Una de las famosas ilustraciones de Doré para el 'Orlando furioso'.

Paraíso de la lectura

La "perfidia de la inocencia" en el relato de Lázaro de Tormes, los paralelismos entre Dante y Góngora, el empleo de las "formas truncas" por Rubén Darío o el magistral uso del soneto por parte de Borges –uno de los pocos autores contemporáneos que podría dialogar de igual a igual con los clásicos– son algunos de los temas específicos que recorren estas páginas, en las que de algún modo se perpetúa el sueño del humanismo que dio título a uno de los grandes ensayos de Francisco Rico.

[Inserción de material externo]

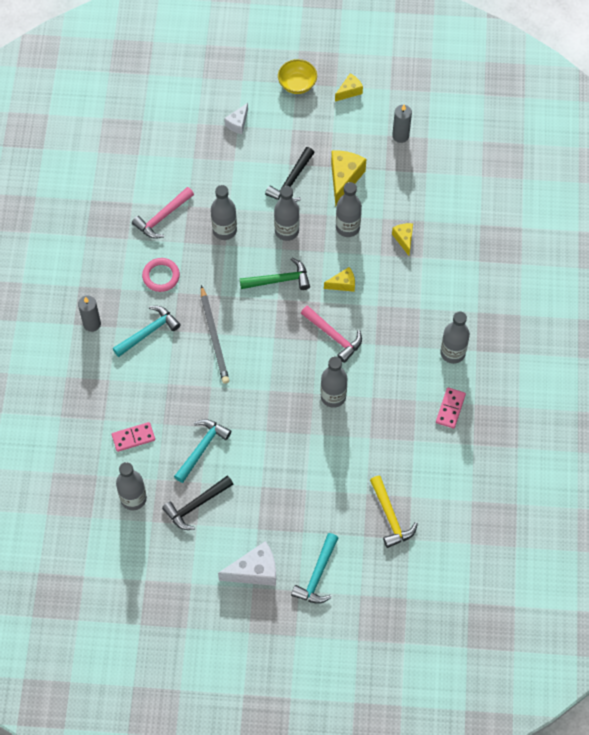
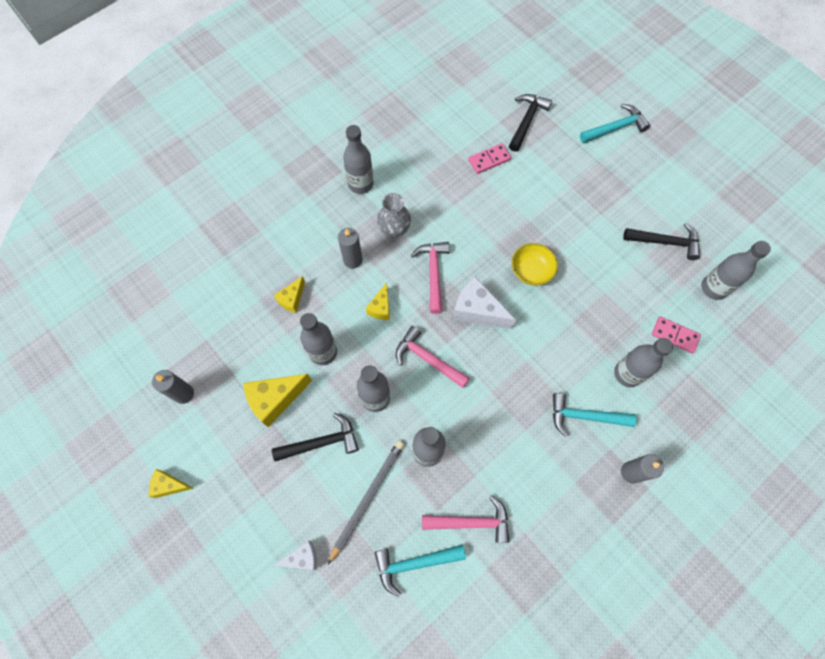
camera: 135 degrees left, 5 degrees up
pink ring [142,258,180,292] -> none
turquoise hammer [174,419,231,483] -> turquoise hammer moved to [374,545,466,597]
grey pencil [201,285,229,384] -> grey pencil moved to [328,441,404,564]
white cheese [218,541,276,586] -> white cheese moved to [453,276,516,329]
green hammer [240,258,310,290] -> pink hammer [396,326,470,388]
yellow bowl [278,59,317,94] -> yellow bowl moved to [512,243,558,286]
grey bottle [321,357,347,408] -> grey bottle moved to [614,338,673,387]
yellow cheese [324,267,355,292] -> yellow cheese turned 105 degrees counterclockwise [366,282,390,320]
yellow hammer [370,476,418,548] -> black hammer [509,94,552,152]
pink domino [436,387,466,429] -> pink domino moved to [468,143,511,174]
none -> grey candle [338,228,363,269]
none -> grey vase [377,193,411,237]

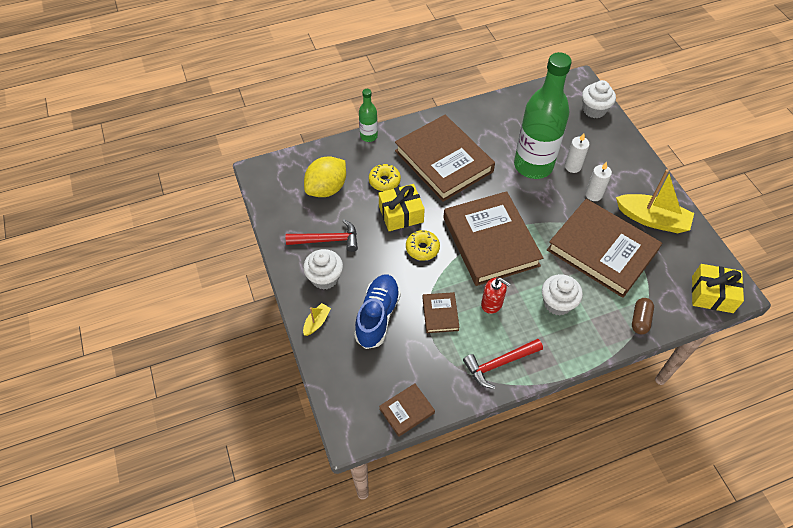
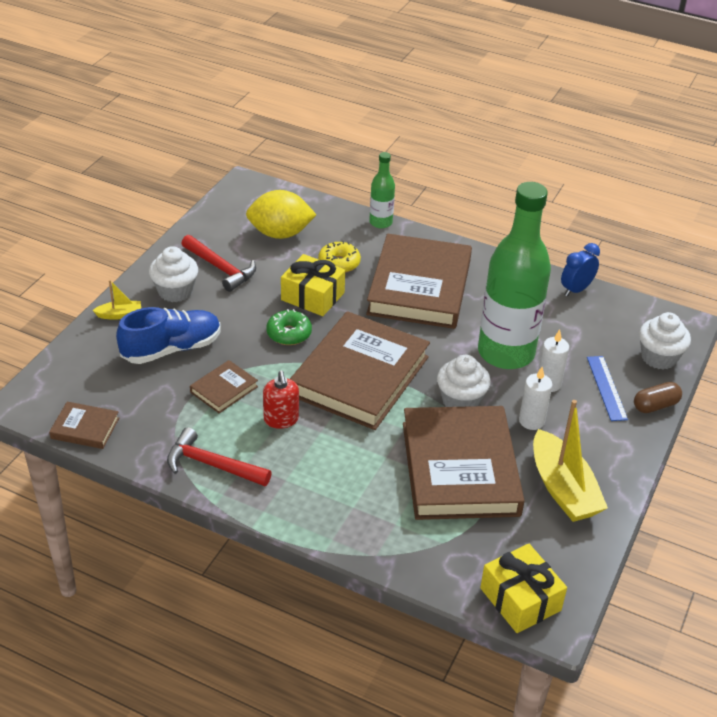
camera: 45 degrees right, 15 degrees down
yellow donut [406,230,440,261] -> green donut [266,309,312,345]
white cupcake [542,274,583,316] -> white cupcake moved to [437,355,491,407]
brown capsule [632,298,654,335] -> brown capsule moved to [634,382,682,413]
none -> blue clock [561,243,600,297]
none -> blue ruler [587,356,628,421]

A propósito del Orlando furioso, que le valió el Premio Nacional de Traducción, dice Micó, ahora empeñado en una nueva versión de la Jerusalén liberada de Tasso, que el formidable poema de Ariosto, tan influyente en Cervantes, merecería "salir del purgatorio de la erudición y regresar al paraíso de la lectura". Es lo que ocurre con muchas otras obras que necesitan hoy de intérpretes para ser degustadas, a las que ya no es fácil acceder sin estar mínimamente familiarizados con la tradición y el contexto en el que fueron concebidas. Al margen de la investigación universitaria, o vinculada a ella pero con una intención distinta y complementaria, la tarea de los filólogos que no se limitan al campo de su especialidad y tratan de abrir puentes, es quizá en nuestro tiempo más necesaria que nunca.